You Might Be an Engineer If…

Leave a comment

– you carry around any of the following in your pocket: 3 pens or pencils; a calculator; a small screwdriver set; a notebook with “cool” engineering sketches in it.

A Potential Engineer’s View of Laundry

1 Comment

Engineers are engineers from a very early age. One non-engineer wife of an engineer put it this way. “He was an engineer long before he got the degree.”  Very few engineers weren’t “engineers” when they were pre-teens. And some who don’t end up being engineers may show engineering tendencies and worry his or her parents.

A number of years ago, my daughter gave me quite a scare. I was commenting, possibly complaining, about all the laundry that builds up so quickly in our home. My 9-year-old daughter stopped me and did a very engineering analysis of the situation by running the numbers. She explained that with five people, each wearing a shirt, pants, underwear, and socks for each day of the week (with the possible exception of her older brother), that would mean:

5 x (1+1+1+2) x 7 = 175 articles of clothes per week

I stopped her before she went through the explanation of towels, sheets and kitchen articles that should be estimated and added to this total, not to mention days when more than one shirt or one pair of socks are worn. I definitely stopped her before she got to translating this number to volume.

Is engineering in her future? At this point, it doesn’t look like it, but she gave me a huge cause for concern for a while.

Call in the Engineer

Leave a comment

For the most part, the entertainment industry is against engineers. We will cover this in other posts.

But how are engineers themselves portrayed? For the most part, engineers are admired, as they should be. Sure, there is the bad example at the beginning of MI3, where spy Ethan Hunt (Tom Cruise) is at his engagement party and is explaining his cover job as a transportation engineer, then after he walks away, the guy in the group he was talking to pretends to fall asleep. A jab at engineers for sure. (Side note: When Ethan leaves the group, after the guy feigns sleep, the women all agree that they would marry him, even with his “boring” job. Of course, it is Tom Cruise.)

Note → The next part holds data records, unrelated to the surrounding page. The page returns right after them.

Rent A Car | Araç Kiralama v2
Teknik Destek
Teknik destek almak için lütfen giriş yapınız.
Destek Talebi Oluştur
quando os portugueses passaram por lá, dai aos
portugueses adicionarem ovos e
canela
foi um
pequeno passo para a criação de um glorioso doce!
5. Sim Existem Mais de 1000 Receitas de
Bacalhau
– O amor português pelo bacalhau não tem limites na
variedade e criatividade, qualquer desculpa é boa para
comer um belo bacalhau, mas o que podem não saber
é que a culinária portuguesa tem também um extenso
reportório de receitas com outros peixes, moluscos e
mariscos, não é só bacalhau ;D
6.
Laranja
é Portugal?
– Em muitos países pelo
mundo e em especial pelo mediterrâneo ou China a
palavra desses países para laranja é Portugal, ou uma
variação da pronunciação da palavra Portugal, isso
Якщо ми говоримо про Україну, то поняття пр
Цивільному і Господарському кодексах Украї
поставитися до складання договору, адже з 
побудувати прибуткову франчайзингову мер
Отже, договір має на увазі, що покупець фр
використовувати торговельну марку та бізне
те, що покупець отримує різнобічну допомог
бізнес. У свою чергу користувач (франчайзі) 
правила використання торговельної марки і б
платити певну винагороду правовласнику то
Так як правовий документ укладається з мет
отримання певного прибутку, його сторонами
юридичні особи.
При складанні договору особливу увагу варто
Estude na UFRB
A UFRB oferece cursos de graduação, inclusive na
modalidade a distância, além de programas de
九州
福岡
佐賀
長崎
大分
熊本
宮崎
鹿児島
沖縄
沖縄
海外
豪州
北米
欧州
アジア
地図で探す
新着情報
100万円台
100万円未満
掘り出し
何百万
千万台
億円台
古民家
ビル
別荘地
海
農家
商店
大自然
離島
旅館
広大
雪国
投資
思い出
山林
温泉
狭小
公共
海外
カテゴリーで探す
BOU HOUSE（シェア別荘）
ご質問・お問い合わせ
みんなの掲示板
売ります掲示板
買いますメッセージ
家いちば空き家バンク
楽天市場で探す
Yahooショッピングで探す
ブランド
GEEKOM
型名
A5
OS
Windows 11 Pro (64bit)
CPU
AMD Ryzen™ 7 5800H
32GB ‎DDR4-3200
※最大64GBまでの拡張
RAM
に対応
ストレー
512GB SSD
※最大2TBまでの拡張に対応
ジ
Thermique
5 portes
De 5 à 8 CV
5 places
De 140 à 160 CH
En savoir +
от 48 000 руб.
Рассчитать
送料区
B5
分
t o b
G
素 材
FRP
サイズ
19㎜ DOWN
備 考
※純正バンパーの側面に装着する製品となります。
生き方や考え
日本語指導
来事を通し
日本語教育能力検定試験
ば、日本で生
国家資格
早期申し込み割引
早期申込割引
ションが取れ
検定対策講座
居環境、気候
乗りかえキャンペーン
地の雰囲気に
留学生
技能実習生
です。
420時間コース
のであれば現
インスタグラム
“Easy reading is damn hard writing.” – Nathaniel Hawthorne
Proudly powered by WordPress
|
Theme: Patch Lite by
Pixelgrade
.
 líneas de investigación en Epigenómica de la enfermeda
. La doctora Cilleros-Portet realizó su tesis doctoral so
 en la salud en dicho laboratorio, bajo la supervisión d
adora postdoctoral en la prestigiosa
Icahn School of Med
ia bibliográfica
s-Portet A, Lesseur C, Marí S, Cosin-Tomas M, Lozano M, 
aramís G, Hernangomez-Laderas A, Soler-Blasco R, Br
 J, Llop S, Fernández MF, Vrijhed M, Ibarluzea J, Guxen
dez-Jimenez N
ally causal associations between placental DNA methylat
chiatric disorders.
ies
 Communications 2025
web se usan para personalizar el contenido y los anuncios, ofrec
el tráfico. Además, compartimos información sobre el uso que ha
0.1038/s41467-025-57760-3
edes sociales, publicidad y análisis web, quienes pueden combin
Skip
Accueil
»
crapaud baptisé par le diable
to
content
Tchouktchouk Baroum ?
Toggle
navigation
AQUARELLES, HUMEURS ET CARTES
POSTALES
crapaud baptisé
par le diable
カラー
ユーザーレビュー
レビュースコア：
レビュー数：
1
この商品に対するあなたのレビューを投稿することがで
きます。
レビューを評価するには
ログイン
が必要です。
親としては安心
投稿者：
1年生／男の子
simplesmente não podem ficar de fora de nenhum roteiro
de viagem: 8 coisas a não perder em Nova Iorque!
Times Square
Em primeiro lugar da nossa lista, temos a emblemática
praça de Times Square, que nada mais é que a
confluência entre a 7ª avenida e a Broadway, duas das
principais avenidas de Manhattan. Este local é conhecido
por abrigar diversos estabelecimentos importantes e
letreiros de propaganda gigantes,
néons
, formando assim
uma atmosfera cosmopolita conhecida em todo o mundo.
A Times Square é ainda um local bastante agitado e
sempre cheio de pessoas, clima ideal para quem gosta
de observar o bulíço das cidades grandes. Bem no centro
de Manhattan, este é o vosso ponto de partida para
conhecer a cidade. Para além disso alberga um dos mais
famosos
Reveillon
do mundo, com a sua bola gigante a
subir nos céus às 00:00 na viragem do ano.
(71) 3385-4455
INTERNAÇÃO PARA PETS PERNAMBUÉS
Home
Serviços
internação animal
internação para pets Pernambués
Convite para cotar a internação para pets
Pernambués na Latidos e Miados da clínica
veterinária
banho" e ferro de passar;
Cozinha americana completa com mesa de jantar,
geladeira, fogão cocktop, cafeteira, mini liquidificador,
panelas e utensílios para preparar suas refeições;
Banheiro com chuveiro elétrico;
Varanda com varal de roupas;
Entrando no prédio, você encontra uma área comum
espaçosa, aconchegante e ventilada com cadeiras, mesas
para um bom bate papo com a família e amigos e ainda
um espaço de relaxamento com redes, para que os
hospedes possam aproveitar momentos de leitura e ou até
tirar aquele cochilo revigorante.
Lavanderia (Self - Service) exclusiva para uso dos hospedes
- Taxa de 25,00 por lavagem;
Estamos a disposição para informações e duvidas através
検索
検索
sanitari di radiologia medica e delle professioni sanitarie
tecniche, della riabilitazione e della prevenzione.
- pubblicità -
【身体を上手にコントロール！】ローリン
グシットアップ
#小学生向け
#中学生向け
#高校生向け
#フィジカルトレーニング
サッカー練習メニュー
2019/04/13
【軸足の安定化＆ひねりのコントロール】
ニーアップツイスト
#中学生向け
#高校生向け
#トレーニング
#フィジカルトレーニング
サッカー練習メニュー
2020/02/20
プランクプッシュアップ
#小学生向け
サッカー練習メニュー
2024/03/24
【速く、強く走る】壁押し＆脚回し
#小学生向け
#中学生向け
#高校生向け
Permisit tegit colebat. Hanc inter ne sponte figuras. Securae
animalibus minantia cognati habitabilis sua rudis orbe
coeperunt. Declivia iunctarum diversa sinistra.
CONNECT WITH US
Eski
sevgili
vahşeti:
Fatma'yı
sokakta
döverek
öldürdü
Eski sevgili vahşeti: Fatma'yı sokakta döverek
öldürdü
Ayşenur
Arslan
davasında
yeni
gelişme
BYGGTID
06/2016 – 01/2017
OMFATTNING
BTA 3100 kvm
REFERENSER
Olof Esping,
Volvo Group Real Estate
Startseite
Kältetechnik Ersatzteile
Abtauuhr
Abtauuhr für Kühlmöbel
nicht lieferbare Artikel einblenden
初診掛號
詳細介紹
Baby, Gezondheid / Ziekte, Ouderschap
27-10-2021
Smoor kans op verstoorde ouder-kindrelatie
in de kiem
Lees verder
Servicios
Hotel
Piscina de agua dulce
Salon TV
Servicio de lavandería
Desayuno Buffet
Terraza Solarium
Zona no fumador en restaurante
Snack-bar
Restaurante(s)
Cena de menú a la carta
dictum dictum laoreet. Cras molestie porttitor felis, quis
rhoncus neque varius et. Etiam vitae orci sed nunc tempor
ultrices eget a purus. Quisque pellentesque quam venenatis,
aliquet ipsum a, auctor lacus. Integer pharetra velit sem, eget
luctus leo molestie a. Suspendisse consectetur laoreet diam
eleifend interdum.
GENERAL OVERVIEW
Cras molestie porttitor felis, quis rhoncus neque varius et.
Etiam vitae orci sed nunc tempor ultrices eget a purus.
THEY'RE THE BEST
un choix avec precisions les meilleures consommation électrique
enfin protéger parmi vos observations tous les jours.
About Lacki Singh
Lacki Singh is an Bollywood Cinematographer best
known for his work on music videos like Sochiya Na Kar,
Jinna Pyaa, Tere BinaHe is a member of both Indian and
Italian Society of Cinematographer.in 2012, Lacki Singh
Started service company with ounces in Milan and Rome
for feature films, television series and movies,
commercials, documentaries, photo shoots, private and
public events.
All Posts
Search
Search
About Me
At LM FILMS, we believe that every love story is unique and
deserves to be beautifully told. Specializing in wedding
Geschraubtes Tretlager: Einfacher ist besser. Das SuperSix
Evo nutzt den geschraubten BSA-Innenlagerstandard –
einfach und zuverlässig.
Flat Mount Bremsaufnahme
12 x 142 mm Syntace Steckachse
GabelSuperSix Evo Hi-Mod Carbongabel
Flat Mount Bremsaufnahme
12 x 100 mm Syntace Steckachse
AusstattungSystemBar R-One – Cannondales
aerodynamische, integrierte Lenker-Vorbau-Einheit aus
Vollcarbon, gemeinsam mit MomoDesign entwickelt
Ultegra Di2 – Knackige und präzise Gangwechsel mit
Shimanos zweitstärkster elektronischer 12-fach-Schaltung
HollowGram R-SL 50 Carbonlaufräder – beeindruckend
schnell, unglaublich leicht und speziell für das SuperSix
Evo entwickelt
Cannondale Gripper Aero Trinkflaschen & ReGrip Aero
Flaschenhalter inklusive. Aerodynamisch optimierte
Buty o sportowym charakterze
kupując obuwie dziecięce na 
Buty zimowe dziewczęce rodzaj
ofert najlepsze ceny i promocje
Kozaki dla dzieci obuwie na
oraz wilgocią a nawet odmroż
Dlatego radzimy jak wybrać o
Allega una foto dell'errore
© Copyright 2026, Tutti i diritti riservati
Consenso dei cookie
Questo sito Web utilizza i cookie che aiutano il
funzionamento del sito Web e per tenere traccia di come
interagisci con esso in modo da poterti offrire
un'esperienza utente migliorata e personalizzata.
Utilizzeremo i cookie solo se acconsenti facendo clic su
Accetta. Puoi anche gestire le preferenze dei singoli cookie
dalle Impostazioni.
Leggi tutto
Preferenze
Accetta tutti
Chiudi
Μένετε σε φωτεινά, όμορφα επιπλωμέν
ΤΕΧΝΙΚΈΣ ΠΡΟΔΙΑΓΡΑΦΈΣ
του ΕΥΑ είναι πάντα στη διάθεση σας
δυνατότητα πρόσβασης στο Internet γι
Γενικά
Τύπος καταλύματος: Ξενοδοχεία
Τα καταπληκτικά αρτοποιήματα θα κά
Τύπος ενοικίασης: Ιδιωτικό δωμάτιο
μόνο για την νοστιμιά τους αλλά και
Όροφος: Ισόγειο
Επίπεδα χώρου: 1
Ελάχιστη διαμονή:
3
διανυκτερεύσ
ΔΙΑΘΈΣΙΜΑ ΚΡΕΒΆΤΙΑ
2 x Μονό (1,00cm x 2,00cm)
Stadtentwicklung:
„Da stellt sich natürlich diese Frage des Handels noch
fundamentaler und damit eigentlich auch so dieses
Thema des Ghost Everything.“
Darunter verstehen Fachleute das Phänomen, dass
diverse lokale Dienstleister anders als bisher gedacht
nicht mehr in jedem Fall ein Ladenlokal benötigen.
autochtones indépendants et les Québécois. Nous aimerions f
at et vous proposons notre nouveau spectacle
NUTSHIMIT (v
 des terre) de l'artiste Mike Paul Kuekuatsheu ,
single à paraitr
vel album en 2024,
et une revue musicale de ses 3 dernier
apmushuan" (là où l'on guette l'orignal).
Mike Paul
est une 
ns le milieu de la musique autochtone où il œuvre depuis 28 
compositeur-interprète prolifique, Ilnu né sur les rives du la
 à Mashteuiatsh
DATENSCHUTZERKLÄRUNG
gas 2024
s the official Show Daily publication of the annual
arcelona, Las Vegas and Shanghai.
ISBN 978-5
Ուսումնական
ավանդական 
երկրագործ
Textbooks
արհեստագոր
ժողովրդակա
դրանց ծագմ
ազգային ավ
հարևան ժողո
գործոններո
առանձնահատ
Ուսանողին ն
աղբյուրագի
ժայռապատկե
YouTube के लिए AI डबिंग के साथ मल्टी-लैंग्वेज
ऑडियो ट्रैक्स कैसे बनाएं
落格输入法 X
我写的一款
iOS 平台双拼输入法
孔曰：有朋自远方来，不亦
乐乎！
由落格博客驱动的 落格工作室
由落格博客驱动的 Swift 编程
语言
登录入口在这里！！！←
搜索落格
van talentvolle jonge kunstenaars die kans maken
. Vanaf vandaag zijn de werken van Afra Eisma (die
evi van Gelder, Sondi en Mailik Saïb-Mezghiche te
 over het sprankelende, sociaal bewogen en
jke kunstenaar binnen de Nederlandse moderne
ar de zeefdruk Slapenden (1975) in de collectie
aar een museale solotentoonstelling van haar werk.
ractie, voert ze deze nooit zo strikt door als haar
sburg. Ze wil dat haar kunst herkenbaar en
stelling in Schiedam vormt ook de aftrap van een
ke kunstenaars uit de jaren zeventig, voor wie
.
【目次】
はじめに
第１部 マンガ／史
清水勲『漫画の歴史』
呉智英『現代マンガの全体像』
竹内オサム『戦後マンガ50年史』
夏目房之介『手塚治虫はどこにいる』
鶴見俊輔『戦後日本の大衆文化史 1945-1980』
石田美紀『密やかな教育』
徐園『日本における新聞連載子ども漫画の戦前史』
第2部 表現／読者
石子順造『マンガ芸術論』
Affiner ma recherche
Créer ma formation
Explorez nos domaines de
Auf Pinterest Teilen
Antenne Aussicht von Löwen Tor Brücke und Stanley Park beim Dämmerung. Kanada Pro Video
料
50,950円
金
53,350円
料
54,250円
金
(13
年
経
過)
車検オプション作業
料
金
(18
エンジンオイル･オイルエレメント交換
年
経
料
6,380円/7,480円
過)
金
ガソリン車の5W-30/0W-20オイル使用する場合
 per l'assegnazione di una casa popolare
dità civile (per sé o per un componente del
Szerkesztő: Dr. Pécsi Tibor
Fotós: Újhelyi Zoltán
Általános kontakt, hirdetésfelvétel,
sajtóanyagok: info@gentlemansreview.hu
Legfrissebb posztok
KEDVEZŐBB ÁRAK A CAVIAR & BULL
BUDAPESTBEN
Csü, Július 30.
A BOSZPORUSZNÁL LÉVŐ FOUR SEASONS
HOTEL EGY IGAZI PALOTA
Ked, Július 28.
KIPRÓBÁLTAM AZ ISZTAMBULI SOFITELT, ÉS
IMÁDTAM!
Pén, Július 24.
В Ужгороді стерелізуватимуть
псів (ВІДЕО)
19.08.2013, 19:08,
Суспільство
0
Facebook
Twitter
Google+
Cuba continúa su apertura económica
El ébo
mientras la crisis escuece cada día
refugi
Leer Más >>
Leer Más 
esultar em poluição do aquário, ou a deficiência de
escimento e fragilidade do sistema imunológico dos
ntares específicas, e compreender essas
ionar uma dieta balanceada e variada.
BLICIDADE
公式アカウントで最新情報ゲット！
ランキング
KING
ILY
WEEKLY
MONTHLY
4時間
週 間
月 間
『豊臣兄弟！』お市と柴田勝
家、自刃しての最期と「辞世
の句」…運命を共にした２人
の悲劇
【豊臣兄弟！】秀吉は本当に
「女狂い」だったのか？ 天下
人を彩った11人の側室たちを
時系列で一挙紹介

However, in movies when a person has the name engineer attached to his character, like on a team – good or bad – the audience knows one thing. This person gets things done. Yes, the engineer is the person they give the difficult, technical job to. If there is a bomb that needs diffused, an underground wall that needs breached, a computer security system that needs overriden, or an alien spaceship that needs destroyed, what do they do? Call in the engineer. The engineer will get it done.

First Date

Leave a comment

I recently talked to a wife of an engineer, an NE (non-engineer), who freely told me about the first date she had with her the man who eventually became her husband. They went to a picnic for her work. It was at a park on the other side of town. Without directions, and knowing generally where it was, they found their way there in a roundabout way. I say roundabout way because they went through many roundabouts on the way there.

When they arrived, she told colleagues about how they seemed lost and went through a number of roundabouts. But, “Ryan” (as we will call him), a transportation engineer, enhanced the conversation even more with an explanation of the design features of the roundabouts and statistics about how roundabouts reduce severe crashes by 80 or 90 percent – a lot of good engineering stuff. I think he did it to impress her. Well, from the way she still talks of it, she was impressed, although maybe not the way he intended.

Ryan was standing there as she told this story and I still get the idea that he is thinking, “Oh, yeah, I impressed her with those statistics.”

She continued to date him, and eventually got married. So maybe it did work.